[J3] surprisingly PURE
Malcolm Cohen
malcolm at nag-j.co.jp
Wed Apr 22 03:16:27 EDT 2020
> Pointers allow one to do things with pure procedures that one might think violate the "principle" of PURE.
For Fortran 95/2003, I do not agree. It’s straightforward to use pointers safely, and a pure procedure cannot easily violate the no-side-effect rule by using pointers – that’s why the rules constraining what you can do with a pointer are there for.
Your example does not have any pure procedures, I guess that’s an oversight. It doesn’t do anything unexpected either. It’s actually possible to use that routine correctly.
Of course there is a BIG difference between the user passing in a pointer (naturally to an outside variable), and the routine magicking up a pointer to a global variable itself.

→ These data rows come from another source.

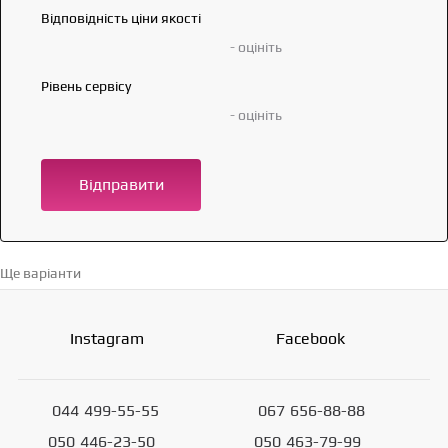
Відповідність ціни якості
- оцініть
Рівень сервісу
- оцініть
Відправити
Ще варіанти
Перейти в каталог →
Instagram
Facebook
044
499-55-55
067
656-88-88
050
446-23-50
050
463-79-99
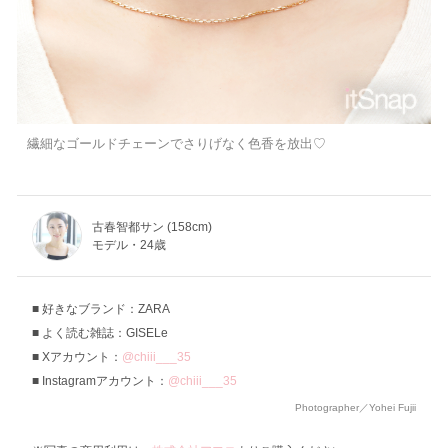
繊細なゴールドチェーンでさりげなく色香を放出♡
古春智都サン (158cm)
モデル・24歳
好きなブランド：ZARA
よく読む雑誌：GISELe
Xアカウント：
@chiii___35
Instagramアカウント：
@chiii___35
Photographer／Yohei Fujii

Of course it’s also possible to avoid the problems with polymorphism via constraint, just forbid MOLD= to be polymorphic or of a type with a bad pointer definit. I’d think that would not be very popular, *but it is possible*. For that matter, we could declare that default initialisation to a target was a mistake from the start, and delete it from the language; that is likely to be even less popular!
Of course there is value in PURE providing constraints that stop the user from (usually carelessly, rarely maliciously) writing a PURE procedure with side-effects and indeterminate results on parallel execution. In this case we’d be balancing the safety that we used to have in Fortran 95/2003 against the very minor convenience of default initialisation of pointer targets to a global variable.
I really do think that separating the polymorphic issue from the basic one is necessary for the initial discussion. It’s going to be complicated enough working through the basic cases, without dumping in any extra complication. Polymorphism just seems to confuse enough people that those issues should be discussed later.
And going into Despair Mode (that’s how I read “is there really anything [we] can do”) because of polymorphism sort-of underlines the need to do the basic case first. And carefully.
Cheers,
--
..............Malcolm Cohen, NAG Oxford/Tokyo.
From: J3 <j3-bounces at mailman.j3-fortran.org> On Behalf Of Van Snyder via J3
Sent: Wednesday, April 22, 2020 3:13 PM
To: j3 at mailman.j3-fortran.org
Cc: Van Snyder <van.snyder at jpl.nasa.gov>
Subject: Re: [J3] surprisingly PURE
Pointers allow one to do things with pure procedures that one might think violate the "principle" of PURE.
One can pass an object of a type that has a pointer component, with the component associated with a variable that's not mentioned in the argument list, and then the procedure can assign a valueto that variable (or undefine it).
real, target :: X = 1.0
type :: T
real, pointer :: X
end type T
type(t) :: V
print *, 'Before call, X =', x
v%x => x
call s ( v )
print *, 'Afer call, X =', x
contains
subroutine S ( A )
type(t), intent(inout) :: A
a%x = 42.0
end subroutine S
end
This has been with us since the beginning of PURE, but some might say "that's not pure!"
Is this really different from changing X by way of a pointer component with default initialization that associates it with X?
Bob's example is a bit diffent because it doesn't involve a side effect using a dummy argument that some might argue violates the spirit of "pure."
But, taking these together, and the potential problems with polymorphism that appear not to be addressable with constraints, is there really anything the standard can do to plug every loophole?